How much will it cost to deliver the required IT to support collaborative medicine between doctor and patient?  As I pointed out in my talk at TEPR , you will find that those of us creating health IT online would have no problem delivering the tools to the doctors and consumers alike for collaborative medicine for a tiny fraction of $20 billion currently proposed by the legislation. I suggest that $3.6 billion is plenty to pay for systems will enable 100 million people to be helped by doctors, therapists, and coaches alike.

Data consistently shows that offering people a reward, even a modest one, for improving their health increases compliance. We have money left over for this.

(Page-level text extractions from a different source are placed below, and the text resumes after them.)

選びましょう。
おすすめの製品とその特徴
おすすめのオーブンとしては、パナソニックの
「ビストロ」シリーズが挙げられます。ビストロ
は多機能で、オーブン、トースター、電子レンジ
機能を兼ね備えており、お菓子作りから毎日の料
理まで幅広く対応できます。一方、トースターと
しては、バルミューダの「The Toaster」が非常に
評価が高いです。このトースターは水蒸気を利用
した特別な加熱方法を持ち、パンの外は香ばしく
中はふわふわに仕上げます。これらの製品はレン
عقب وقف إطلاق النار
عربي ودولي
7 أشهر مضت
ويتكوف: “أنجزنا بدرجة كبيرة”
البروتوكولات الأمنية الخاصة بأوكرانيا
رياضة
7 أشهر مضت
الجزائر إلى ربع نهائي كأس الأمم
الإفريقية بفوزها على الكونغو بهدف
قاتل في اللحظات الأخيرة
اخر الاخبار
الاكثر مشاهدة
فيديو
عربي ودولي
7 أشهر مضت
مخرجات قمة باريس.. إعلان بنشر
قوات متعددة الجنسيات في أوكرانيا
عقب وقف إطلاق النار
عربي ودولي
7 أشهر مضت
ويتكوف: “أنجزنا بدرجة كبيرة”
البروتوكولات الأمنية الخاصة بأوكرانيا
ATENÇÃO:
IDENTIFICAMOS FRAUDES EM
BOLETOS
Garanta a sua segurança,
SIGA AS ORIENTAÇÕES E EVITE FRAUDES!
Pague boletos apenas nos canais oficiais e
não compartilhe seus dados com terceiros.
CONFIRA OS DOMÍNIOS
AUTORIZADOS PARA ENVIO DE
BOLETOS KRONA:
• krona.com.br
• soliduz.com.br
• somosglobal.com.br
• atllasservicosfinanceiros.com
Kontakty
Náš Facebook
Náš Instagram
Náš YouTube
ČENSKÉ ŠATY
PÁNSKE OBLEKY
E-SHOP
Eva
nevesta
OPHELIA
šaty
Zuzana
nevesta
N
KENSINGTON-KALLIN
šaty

If $20 billion is being spent, and $10 billion goes to the doctors and $3.6 billion goes to the IT systems to support this,  that leaves $6.4 billion for the 100 million Americans who have lifestyle issues that have led or are leading to disease. Figure that we’re shooting for 15% of them to remove a risk factor. That’s 15 million Americans. With $6.4 billion, we can reward each of them with several hundred dollars each. Even if, optimistically, 30% of them improve we can  still provide about $200 per person as a reward. And the savings to the US of 15 million people dropping even one risk factor will be vastly greater than this. Dropping even one risk factor typically will cut someone’s expected annual health costs by $1000-$2000 – more when they’re older. Not to mention the reward to them of actually feeling better, being more mobile, and the peace of mind to those who love them.  As tax payers we are going to be paying this bill anyway — we should try to cut it now.

My proposal benefits consumers and doctors alike. The doctors are getting paid more to deliver better care that is actually targeted, with the help of IT, at providing ongoing coaching and support for patients to encourage them to improve their lifestyles. Doctors are being paid more to do a better and enjoyable job. The consumers finally have tools to manage their health but with the added value of having the person they most trust in this matter, their primary care physician oversee their progress and plan.  More doctors will become primary care physicians because the pay is better and the job is more fun, which will address the shortage issue we’ve seen in Massachusetts. It will mean fewer patients going to specialists and having lots of expensive treatments and stays in hospitals as they start to make the changes that help them avoid diabetes, heart disease, and the complications thereof.

We’re prepared to spend $20 billion on trying to improve Health IT anyway. Let’s spend it correctly.